Baca juga: Dua Pati Polri Akan Jadi Plt Gubernur di Jabar dan Sumut
Muradi mengatakan, jenderal polisi kemungkinan dianggap efektif untuk merespons dan berkoordinasi dengan institusi keamanan untuk mencegah potensi konflik yang mungkin terjadi. “Kalau pelaksana tugas gubernur diisi oleh Sekda, berpotensi menjadi masalah tersendiri karena adanya interaksi yang bersifat tidak netral,” kata dia.
Kendati demikian, Muradi memberi catatan agar dua jenderal polisi ini tetap menjaga jarak karena salah satu kandidat calon di Jawa Barat dan Sumatera Utara berlatar belakang anggota TNI dan Polri.
Menurut Muradi, usulan Menteri Dalam Negeri untuk memasang dua jenderal polisi ini juga tidak menabrak aturan, termasuk soal netralitas TNI/Polri. Dia mencontohkan, pada pasal 28 ayat 3, Undang-Undang Nomor 2/2002 tentang kepolisian yang menegaskan soal netralitas anggota polisi, pada penjelasan ayat tersebut memungkinkan jenderal polisi menjabat jabatan non kepolisian dengan catatan mendapat penugasan. “Karena ada permintaan, lalu di tugaskan,” kata dia.
Kementerian Dalam Negeri menjelang pelaksanaan pilkada serentak 2018 juga menerbitkan Permendagri Nomor 1 tahun 2018 yang memungkinkan pejabat pimpinan madya di lingkup pemerintah pusat dan provinsi menjadi pelaksana tugas gubernur, termasuk berlatar berlakang jenderal TNI dan Polri . “Posisi gubernur itu kepanjangan tangan dari pemerintah pusat, Kemendagri punya kewenangan untuk menunjuk orang di luar internal mereka,” kata Muradi.
Pada pilkada 2017 lalu, pemerintah menunjuk jenderal TNI dan jenderal polisi menjadi pelaksana tugas gubernur kala itu untuk Aceh dan Sulawesi Barat.

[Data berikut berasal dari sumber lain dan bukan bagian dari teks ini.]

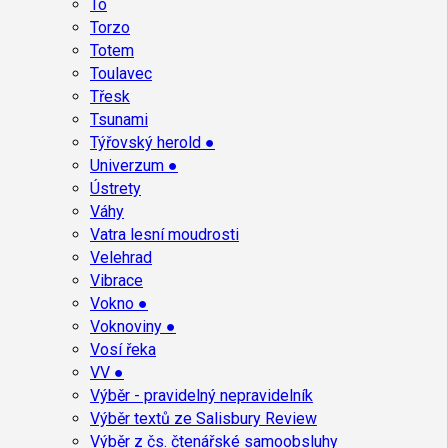
To
Torzo
Totem
Toulavec
Třesk
Tsunami
Týřovský herold ●
Univerzum ●
Ústrety
Váhy
Vatra lesní moudrosti
Velehrad
Vibrace
Vokno ●
Voknoviny ●
Vosí řeka
VV ●
Výběr - pravidelný nepravidelník
Výběr textů ze Salisbury Review
Výběr z čs. čtenářské samoobsluhy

Penunjukan kedua perwira dari TNI dan Polri di masing-masing daerah itu dinilai berhasil meredam konflik. “Kalau bukan jenderal TNI yang menjadi pelaksana tugas gubernur, pilkada Aceh mungkin bakal rame,” kata Muradi.
Muradi mengatakan, sejumlah pihak menuding ada agenda politik di balik penunjukan dua jenderal polisi itu menjadi pelaksana tugas gubernur. Dia meragukan itu. Di Jawa Barat misalnya, keberadaan jenderal polisi sebagai pelaksana tugas gubernur juga belum tentu bisa menolong kandidat calon berlatar belakang polisi. “Pertanyaannya, apa yang mau diperjuangkan?” kata dia.

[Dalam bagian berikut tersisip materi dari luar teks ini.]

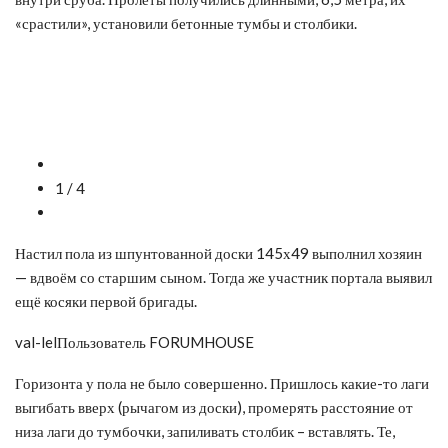
«срастили», установили бетонные тумбы и столбики.
1 / 4
Настил пола из шпунтованной доски 145х49 выполнил хозяин
— вдвоём со старшим сыном. Тогда же участник портала выявил
ещё косяки первой бригады.
val-lelПользователь FORUMHOUSE
Горизонта у пола не было совершенно. Пришлось какие-то лаги
выгибать вверх (рычагом из доски), промерять расстояние от
низа лаги до тумбочки, запиливать столбик – вставлять. Те,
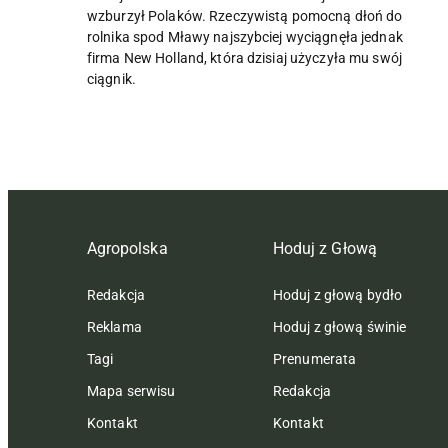
wzburzył Polaków. Rzeczywistą pomocną dłoń do
rolnika spod Mławy najszybciej wyciągnęła jednak
firma New Holland, która dzisiaj użyczyła mu swój
ciągnik.
Agropolska
Hoduj z Głową
Redakcja
Hoduj z głową bydło
Reklama
Hoduj z głową świnie
Tagi
Prenumerata
Mapa serwisu
Redakcja
Kontakt
Kontakt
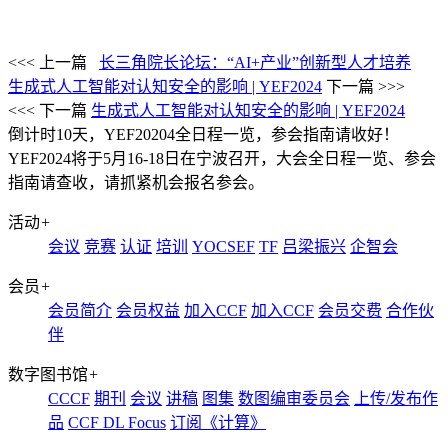
<<< 上一篇
长三角院长论坛：“AI+产业”创新型人才培养
生成式人工智能对认知安全的影响 | YEF2024
下一篇 >>>
<<< 下一篇
生成式人工智能对认知安全的影响 | YEF2024
倒计时10天，YEF20204全日程一览，参会指南请收好！
YEF2024将于5月16-18日在宁波召开，大会全日程一览、参会
指南请查收，请抓紧机会报名参会。
活动
+
会议
竞赛
认证
培训
YOCSEF
TF
吕梁振兴
企智会
会员
+
会员简介
会员权益
加入CCF
加入CCF
会员交费
合作伙
伴
数字图书馆
+
CCCF
期刊
会议
讲稿
图集
数图编审委员会
上传/发布作
品
CCF DL Focus
订阅《计算》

Menurut Muradi, sepengetahuannya, Kementerian Dalam Negeri menjaring usulan dari sejumlah institusi, tidak semata dari Polri, tapi juga sejumlah kementerian, Kejaksaaan Agung, hingga TNI. “Kalau yang digunakan adalah teman-teman dari Polri itu kemungkinan pertimbangan kebutuhan saja,” kata dia.
Muradi meragukan pelaksana tugas gubernur dari jenderal polisi itu akan memihak salah satu calon. Salah satu alasannya, waktunya yang mepet. Di Jawa Barat misalnya, pelaksana tugas akan menjabat terhitung sepekan sebelum pelaksanaan pencoblosan. “Masa mulai menjabat hingga hari H pemilihan bagi pelaksana tugas gubernur yang diajukan juga amat mepet waktu,” kata dia.
Sebelumnya, Menteri Dalam Negeri Tjahjo Kumolo mengusulkan dua perwira tinggi polisi menjadi pelaksana tugas gubernur. Dua jenderal tersebut adalah Asisten Operasi Kepala Polri Inspektur Jenderal Mochamad Iriawan serta Kepala Divisi Profesi dan Pengamanan Polri Inspektur Jenderal Martuani Sormin. "Tinggal menunggu keputusan presiden," katanya.
Iriawan dan Martuani, dua perwira tinggi Polri, diusulkan menjabat gubernur sementara di Jawa Barat dan Sumatera Utara karena mereka memenuhi syarat pejabat setingkat eselon I. Pelaksana tugas diperlukan di kedua daerah itu karena masa jabatan Gubernur Ahmad Heryawan akan berakhir pada Juni dan Gubernur Tengku Erry Nuradi pada Februari mendatang. Sedangkan pemilihan gubernur di kedua provinsi itu baru dilaksanakan pada 27 Juni.